__Task objective__
Extract the text from every page in the listing below and reproduce each line unchanged, leaving out the picture markers.

***** Given entries *****

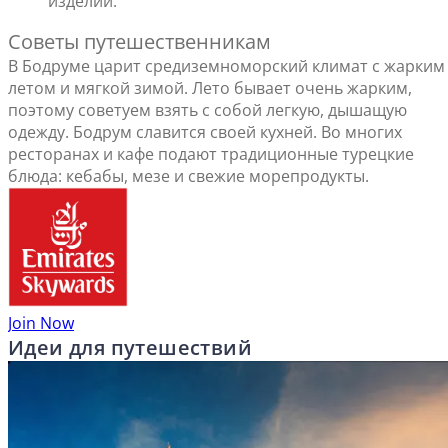
изделий.
Советы путешественникам
В Бодруме царит средиземноморский климат с жарким
летом и мягкой зимой. Лето бывает очень жарким,
поэтому советуем взять с собой легкую, дышащую
одежду. Бодрум славится своей кухней. Во многих
ресторанах и кафе подают традиционные турецкие
блюда: кебабы, мезе и свежие морепродукты.
Join Now
Идеи для путешествий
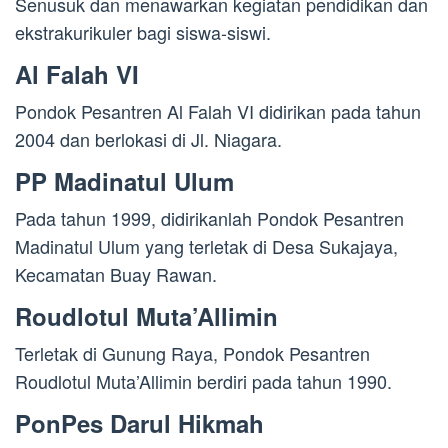
Senusuk dan menawarkan kegiatan pendidikan dan
ekstrakurikuler bagi siswa-siswi.
Al Falah VI
Pondok Pesantren Al Falah VI didirikan pada tahun
2004 dan berlokasi di Jl. Niagara.
PP Madinatul Ulum
Pada tahun 1999, didirikanlah Pondok Pesantren
Madinatul Ulum yang terletak di Desa Sukajaya,
Kecamatan Buay Rawan.
Roudlotul Muta’Allimin
Terletak di Gunung Raya, Pondok Pesantren
Roudlotul Muta’Allimin berdiri pada tahun 1990.
PonPes Darul Hikmah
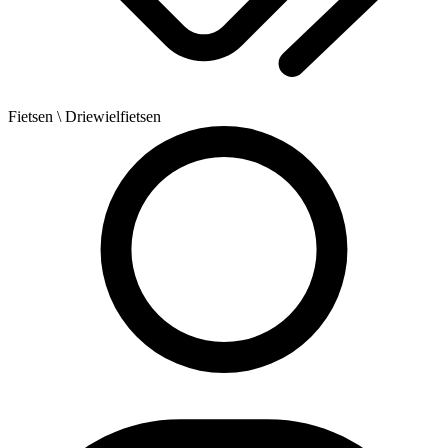
Fietsen
\ Driewielfietsen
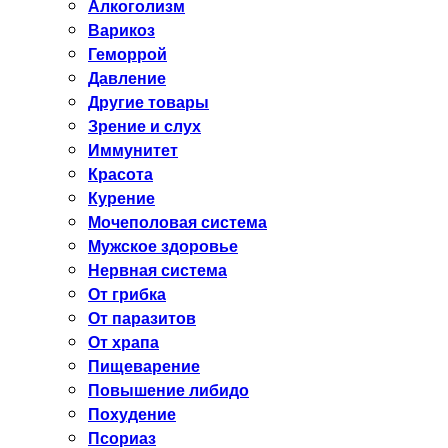
Алкоголизм
Варикоз
Геморрой
Давление
Другие товары
Зрение и слух
Иммунитет
Красота
Курение
Мочеполовая система
Мужское здоровье
Нервная система
От грибка
От паразитов
От храпа
Пищеварение
Повышение либидо
Похудение
Псориаз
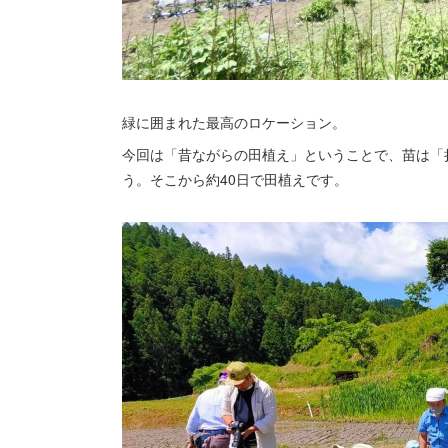
緑に囲まれた最高のロケーション。
今回は「昔ながらの田植え」ということで、苗は「
う。そこから約40日で田植えです。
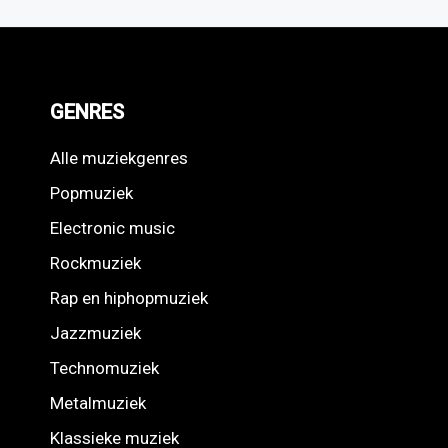
GENRES
Alle muziekgenres
Popmuziek
Electronic music
Rockmuziek
Rap en hiphopmuziek
Jazzmuziek
Technomuziek
Metalmuziek
Klassieke muziek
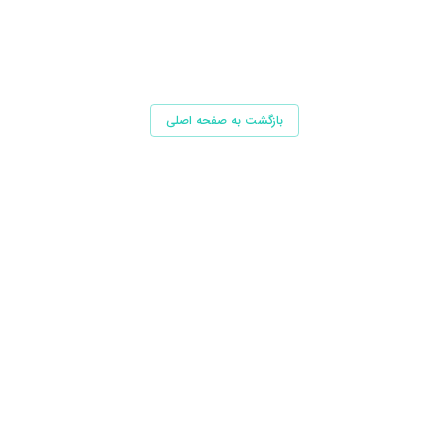
بازگشت به صفحه اصلی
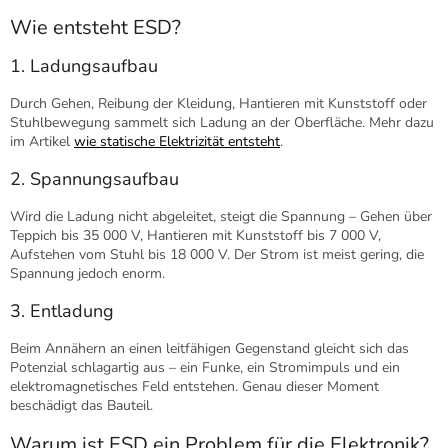
Wie entsteht ESD?
1. Ladungsaufbau
Durch Gehen, Reibung der Kleidung, Hantieren mit Kunststoff oder
Stuhlbewegung sammelt sich Ladung an der Oberfläche. Mehr dazu
im Artikel
wie statische Elektrizität entsteht
.
2. Spannungsaufbau
Wird die Ladung nicht abgeleitet, steigt die Spannung – Gehen über
Teppich bis 35 000 V, Hantieren mit Kunststoff bis 7 000 V,
Aufstehen vom Stuhl bis 18 000 V. Der Strom ist meist gering, die
Spannung jedoch enorm.
3. Entladung
Beim Annähern an einen leitfähigen Gegenstand gleicht sich das
Potenzial schlagartig aus – ein Funke, ein Stromimpuls und ein
elektromagnetisches Feld entstehen. Genau dieser Moment
beschädigt das Bauteil.
Warum ist ESD ein Problem für die Elektronik?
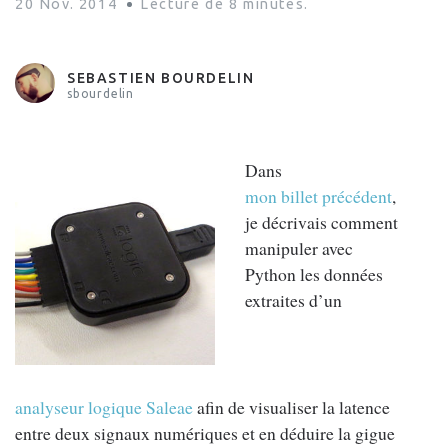
20 Nov. 2014
Lecture de
8
minutes.
MATPLOTLIB
SEBASTIEN BOURDELIN
sbourdelin
Dans
mon billet précédent
,
je décrivais comment
manipuler avec
Python les données
extraites d’un
analyseur logique Saleae
afin de visualiser la latence
entre deux signaux numériques et en déduire la gigue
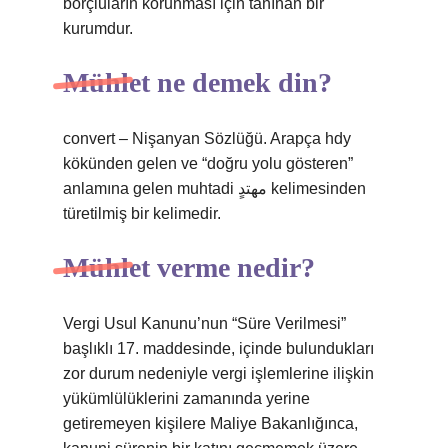
borçluların korunması için tanınan bir
kurumdur.
Mühlet ne demek din?
convert – Nişanyan Sözlüğü. Arapça hdy
kökünden gelen ve “doğru yolu gösteren”
anlamına gelen muhtadi مهتدٍ kelimesinden
türetilmiş bir kelimedir.
Mühlet verme nedir?
Vergi Usul Kanunu’nun “Süre Verilmesi”
başlıklı 17. maddesinde, içinde bulundukları
zor durum nedeniyle vergi işlemlerine ilişkin
yükümlülüklerini zamanında yerine
getiremeyen kişilere Maliye Bakanlığınca,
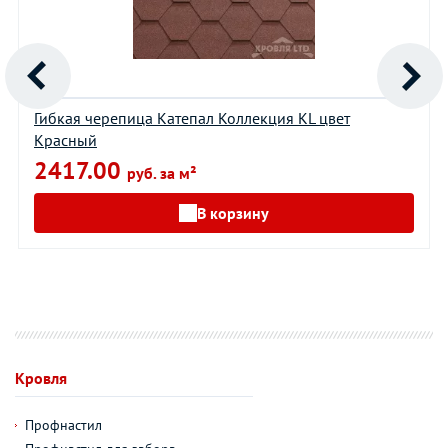
Гибкая черепица Катепал Коллекция KL цвет
Красный
2417.00
руб. за м²
В корзину
Кровля
Профнастил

*****

__Answer to the problem__
изделий.
Советы путешественникам
В Бодруме царит средиземноморский климат с жарким
летом и мягкой зимой. Лето бывает очень жарким,
поэтому советуем взять с собой легкую, дышащую
одежду. Бодрум славится своей кухней. Во многих
ресторанах и кафе подают традиционные турецкие
блюда: кебабы, мезе и свежие морепродукты.
Join Now
Идеи для путешествий
Senusuk dan menawarkan kegiatan pendidikan dan
ekstrakurikuler bagi siswa-siswi.
Al Falah VI
Pondok Pesantren Al Falah VI didirikan pada tahun
2004 dan berlokasi di Jl. Niagara.
PP Madinatul Ulum
Pada tahun 1999, didirikanlah Pondok Pesantren
Madinatul Ulum yang terletak di Desa Sukajaya,
Kecamatan Buay Rawan.
Roudlotul Muta’Allimin
Terletak di Gunung Raya, Pondok Pesantren
Roudlotul Muta’Allimin berdiri pada tahun 1990.
PonPes Darul Hikmah
Fietsen
\ Driewielfietsen
Алкоголизм
Варикоз
Геморрой
Давление
Другие товары
Зрение и слух
Иммунитет
Красота
Курение
Мочеполовая система
Мужское здоровье
Нервная система
От грибка
От паразитов
От храпа
Пищеварение
Повышение либидо
Похудение
Псориаз
緑に囲まれた最高のロケーション。
今回は「昔ながらの田植え」ということで、苗は「
う。そこから約40日で田植えです。
GENRES
Alle muziekgenres
Popmuziek
Electronic music
Rockmuziek
Rap en hiphopmuziek
Jazzmuziek
Technomuziek
Metalmuziek
Klassieke muziek
بازگشت به صفحه اصلی
Wie entsteht ESD?
1. Ladungsaufbau
Durch Gehen, Reibung der Kleidung, Hantieren mit Kunststoff oder
Stuhlbewegung sammelt sich Ladung an der Oberfläche. Mehr dazu
im Artikel
wie statische Elektrizität entsteht
.
2. Spannungsaufbau
Wird die Ladung nicht abgeleitet, steigt die Spannung – Gehen über
Teppich bis 35 000 V, Hantieren mit Kunststoff bis 7 000 V,
Aufstehen vom Stuhl bis 18 000 V. Der Strom ist meist gering, die
Spannung jedoch enorm.
3. Entladung
Beim Annähern an einen leitfähigen Gegenstand gleicht sich das
Potenzial schlagartig aus – ein Funke, ein Stromimpuls und ein
elektromagnetisches Feld entstehen. Genau dieser Moment
beschädigt das Bauteil.
Warum ist ESD ein Problem für die Elektronik?
20 Nov. 2014
Lecture de
8
minutes.
MATPLOTLIB
SEBASTIEN BOURDELIN
sbourdelin
Dans
mon billet précédent
,
je décrivais comment
manipuler avec
Python les données
extraites d’un
analyseur logique Saleae
afin de visualiser la latence
entre deux signaux numériques et en déduire la gigue
borçluların korunması için tanınan bir
kurumdur.
Mühlet ne demek din?
convert – Nişanyan Sözlüğü. Arapça hdy
kökünden gelen ve “doğru yolu gösteren”
anlamına gelen muhtadi مهتدٍ kelimesinden
türetilmiş bir kelimedir.
Mühlet verme nedir?
Vergi Usul Kanunu’nun “Süre Verilmesi”
başlıklı 17. maddesinde, içinde bulundukları
zor durum nedeniyle vergi işlemlerine ilişkin
yükümlülüklerini zamanında yerine
getiremeyen kişilere Maliye Bakanlığınca,
Гибкая черепица Катепал Коллекция KL цвет
Красный
2417.00
руб. за м²
В корзину
Кровля
Профнастил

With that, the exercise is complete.